Jimmy Lim doesn’t get a chance to do anything about it. He doesn’t even cover the floor of his restaurant in three great strides because a loud bang close by rattles my heart in my chest, followed by a waterfall of smashing glass and then nothing makes sense because shapes are blurred and I’m on the ground hugging the floor and there’s yelling. It’s like someone has painted the picture in front of me without paying attention to the numbers, it kind of looks familiar, but then again, it doesn’t. It makes sense to stay on the floor.
When I look up the tall man is fury. He stands taller now that I’m on the floor and he steps over the mess to rip open a car door. There’s a car in the middle of Jimmy Lim’s I say to my brain. But all I get back is numbers painted the wrong colour. No really, there’s a car, look, and my eyes focus on the silver sedan that now sits in the middle of the room, with only the tailgate poking through the window to the alley outside. Ah, my brain says, now it makes sense, all that crashing and breaking and yelling was because somebody drove a car through the front window of Jimmy Lim’s.
My mouth goes rubbery and I’m ready to pass out, but I notice the tall man has reached into the driver’s side and has pulled out a man who dangles, stunned in the tall man’s grasp. The tall man winds up a massive roundhouse and hits the driver, once, then follows through with more punches that sound wet and flabby, like he’s belting a thick steak. Next thing Jimmy’s all over the tall man doing his ex-SAS helicopter-blade fast moves with a little bit of Buddhist mercy, which is lucky, because without that he would be dead.
The police arrive at the same time as the ambulance and they cart the tall man away, he’s all shaken up and wobbly like a sad stick figure cartoon. Maybe they’re a little hasty in taking him down to the station, but they eat at Jimmy Lim’s as well.
I leave and go around to Joel’s and catch him awake. I tell him the story about what happened at Jimmy Lim’s, how awesome it was, how I wasn’t hurt (only shaken) and how I’d never seen anything so real before. Then I tell Joel that we need to go our separate ways. He says that he’s glad that I wasn’t injured and that he could feel us drifting apart and that frankly, if he were being honest, there were things about me that really annoyed him. Like the way I labelled people as one thing or the other like: “tall,” “shifty” and “mean.”

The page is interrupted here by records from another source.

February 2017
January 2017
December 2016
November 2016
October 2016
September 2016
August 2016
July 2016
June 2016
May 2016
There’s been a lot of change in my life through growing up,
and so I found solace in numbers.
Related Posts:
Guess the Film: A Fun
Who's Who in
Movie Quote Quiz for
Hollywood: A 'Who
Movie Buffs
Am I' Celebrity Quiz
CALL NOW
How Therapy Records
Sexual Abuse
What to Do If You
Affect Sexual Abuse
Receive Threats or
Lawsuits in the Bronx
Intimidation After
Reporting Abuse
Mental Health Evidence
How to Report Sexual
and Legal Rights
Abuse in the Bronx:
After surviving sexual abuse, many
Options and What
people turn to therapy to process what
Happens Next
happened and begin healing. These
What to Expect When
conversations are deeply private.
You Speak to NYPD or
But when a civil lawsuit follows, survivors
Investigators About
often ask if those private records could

I AM NOT JUDGEMENTAL I yell and then we fight. Not in the tall man and punched steak kind of way, not even in the Buddhist mercy kind of way, but in the way that brings everything up all together: two years of laughing at the wrong time, singing stupid songs in the shower, telling weak jokes with offensive overtones, sleeping too late, getting up too early, paying more attention to the dog, your mother, your sister, your ancient aunt; of nights at the pub, of ogling him or her or both of them, of spending money and then not enough. It all hits the air in wet phlumping splats of hatred until we’ve had enough.

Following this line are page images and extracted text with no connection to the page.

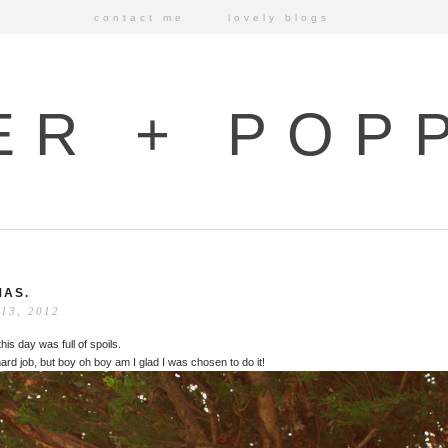
contact me
lovely blogs
ER + POP
AS.
13, 2012
his day was full of spoils.
 hard job, but boy oh boy am I glad I was chosen to do it!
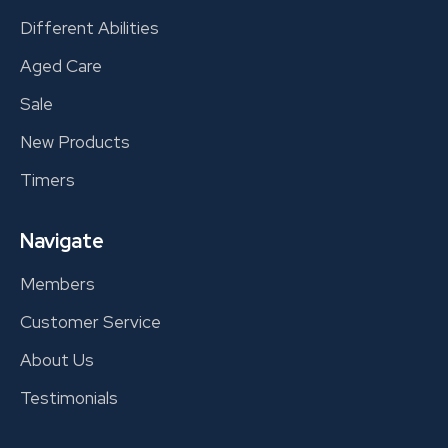
Different Abilities
Aged Care
Sale
New Products
Timers
Navigate
Members
Customer Service
About Us
Testimonials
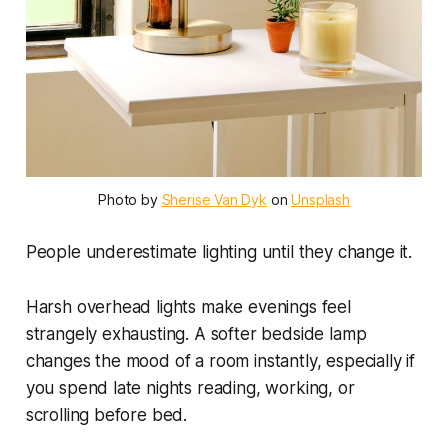
Photo by 
Sherise Van Dyk
 on 
Unsplash
People underestimate lighting until they change it.
Harsh overhead lights make evenings feel
strangely exhausting. A softer bedside lamp
changes the mood of a room instantly, especially if
you spend late nights reading, working, or
scrolling before bed.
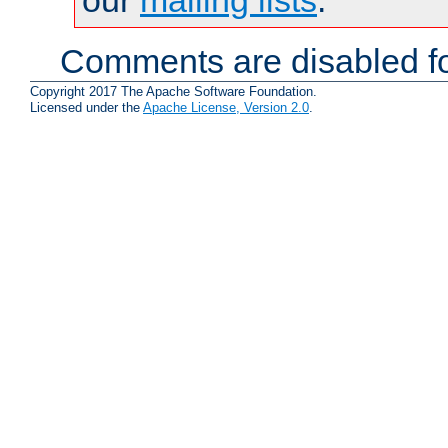
Comments are disabled fo
Copyright 2017 The Apache Software Foundation.
Licensed under the
Apache License, Version 2.0
.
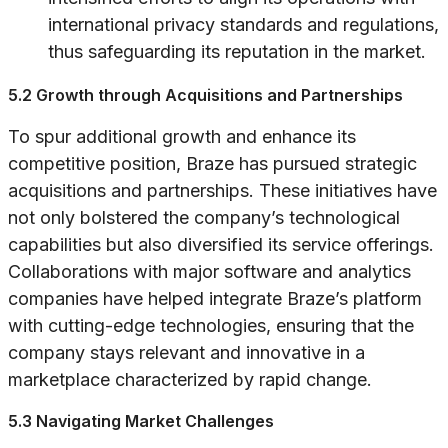
international privacy standards and regulations,
thus safeguarding its reputation in the market.
5.2 Growth through Acquisitions and Partnerships
To spur additional growth and enhance its
competitive position, Braze has pursued strategic
acquisitions and partnerships. These initiatives have
not only bolstered the company’s technological
capabilities but also diversified its service offerings.
Collaborations with major software and analytics
companies have helped integrate Braze’s platform
with cutting-edge technologies, ensuring that the
company stays relevant and innovative in a
marketplace characterized by rapid change.
5.3 Navigating Market Challenges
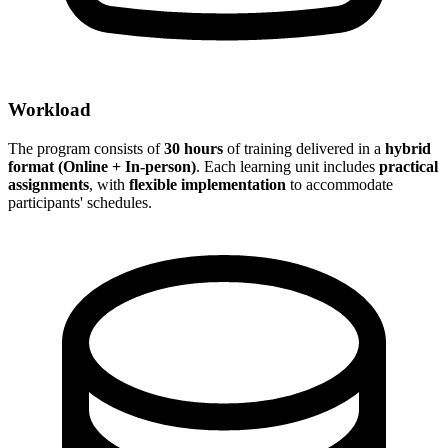
Workload
The program consists of
30 hours
of training delivered in a
hybrid
format (Online + In-person)
. Each learning unit includes
practical
assignments
, with
flexible implementation
to accommodate
participants' schedules.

Then we sit in silence. I’m not sure what he’s thinking, but I want to yell out to him: THEN WHY DID YOU GO AND TELL BRIONY THAT WE WERE PRACTICALLY MOVED IN TOGETHER, THAT WAS JUST STUPID TO SAY THAT WHEN WE BOTH DIDN’T MEAN IT.
But maybe, after a night at Jimmy Lim’s, of not eating meat and then seeing what can happen to a person when they’re angry or desperate enough to run a car through a window, I’ve had enough. Eventually Joel and I hug, like awkward strangers, and then he yawns and I leave.